In my experience, when dealing with people, it's often not what you say, but how you ask. For the most part, you can manage to offend someone by saying almost anything the wrong way and on the other hand there are very few things you can ask people politely and respectfully that they won't accommodate or even appreciate.


Best luck.


----------



## kksrats (Jul 25, 2014)

Proper introductions where the owner shows the dogs that a new person is OK is really crucial with herding dogs, especially the smaller breeds like heelers which tend to be more aggressive and anxious. I have a mix heeler/border collie and she gets very anxious around new people until I show her that they're ok. If your boss is going to bring her dogs to a place where they have to be around other people then she needs to know how to introduce them. I would just tell her that her dogs seem to be a bit anxious around you and ask her to properly introduce them to you. It might help, it might not. Some dogs, especially herding breeds, are really attached to their owners and if they're not socialized early on and often then you get a dog that just typically doesn't like being around other people.


----------



## thelmaandlouise (Jun 7, 2016)

I grew up with blue heelers. My grandma used to breed them and we were never seen without at least one by our side. Our last blue heeler just died a couple months back from old age, and he was the greatest dog anyone could have. Cattle dogs are extremely smart and protective, and I imagine that's what's going on with the cattle dogs she has. They get anxious easily. It's not that they're aggressive, because they're not, it's that they're protective of what they consider theirs. General (the blue heeler who just recently died) was extremely protective over his territory/people. When my grandmother showed him someone was okay and that they weren't there to do wrong, he was perfectly fine with them and went right up to them. But when it was someone he didn't know, he probably would've bit the crap out of them, had they come into the gate uninvited. And even when they were on the opposite side of the gate, he didn't stand down, barking aggressively and making sure they knew not to come in without proper invitation.

ANYWAYS, the only way we could get General not to run after someone, was to be right there with him and show him the other person was okay. Which consisted of talking calmly to him and petting him to calm him down while the other person was right there. Generally, the other person also got down and gave him a treat. But without showing him that the person was okay, he wasn't going to be cool with that person. And that's also with every blue heeler we've owned.

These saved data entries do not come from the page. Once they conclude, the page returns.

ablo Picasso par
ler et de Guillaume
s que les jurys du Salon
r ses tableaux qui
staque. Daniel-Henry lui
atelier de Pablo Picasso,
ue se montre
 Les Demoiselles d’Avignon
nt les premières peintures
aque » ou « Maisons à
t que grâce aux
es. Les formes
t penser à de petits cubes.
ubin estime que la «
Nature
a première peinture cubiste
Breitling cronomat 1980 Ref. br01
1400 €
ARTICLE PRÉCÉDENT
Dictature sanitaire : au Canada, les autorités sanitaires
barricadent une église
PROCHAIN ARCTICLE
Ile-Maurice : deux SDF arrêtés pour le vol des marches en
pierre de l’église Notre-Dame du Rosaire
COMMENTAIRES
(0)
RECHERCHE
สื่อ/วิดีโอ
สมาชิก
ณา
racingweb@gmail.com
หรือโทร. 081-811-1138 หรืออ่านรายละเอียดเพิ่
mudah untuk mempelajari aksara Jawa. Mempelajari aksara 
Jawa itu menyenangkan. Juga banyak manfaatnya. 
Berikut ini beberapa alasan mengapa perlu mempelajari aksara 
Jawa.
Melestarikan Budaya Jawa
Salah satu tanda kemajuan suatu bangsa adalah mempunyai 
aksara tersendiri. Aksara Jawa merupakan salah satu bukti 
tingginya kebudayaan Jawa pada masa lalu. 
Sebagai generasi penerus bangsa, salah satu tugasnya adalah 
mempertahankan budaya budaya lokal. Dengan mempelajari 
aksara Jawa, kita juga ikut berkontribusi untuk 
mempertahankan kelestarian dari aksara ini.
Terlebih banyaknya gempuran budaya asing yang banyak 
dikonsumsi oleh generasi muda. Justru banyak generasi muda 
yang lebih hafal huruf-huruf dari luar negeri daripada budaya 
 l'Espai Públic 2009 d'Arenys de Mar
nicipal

But it really sounds like she doesn't know how to introduce her dogs to people, and if that's the case, I don't believe she should be bringing them to work with her if they're that aggressive with people they don't know. And I say that with many many years of growing up with blue heelers and watching and helping my grandma/people around me socialize them. And with that being said, it also doesn't sound like they've been raised right. Like I said, the blue heelers we've owned were perfectly fine with new people as long as we were. And I would think you've interacted with her while the dogs were there (correct me if I'm wrong). These dogs may have just been brought up socialized the wrong way and they may never get used to you.

I really really hope this experience doesn't make you hate cattle dogs. If socialized properly and introduced correctly by the one they're closest to, cattle dogs are the best dogs you could ever meet. And honestly, one of the best dogs you could ever have. I can't tell you how smart and protective they are. They are amazing dogs when raised right. And I really do miss having them.


----------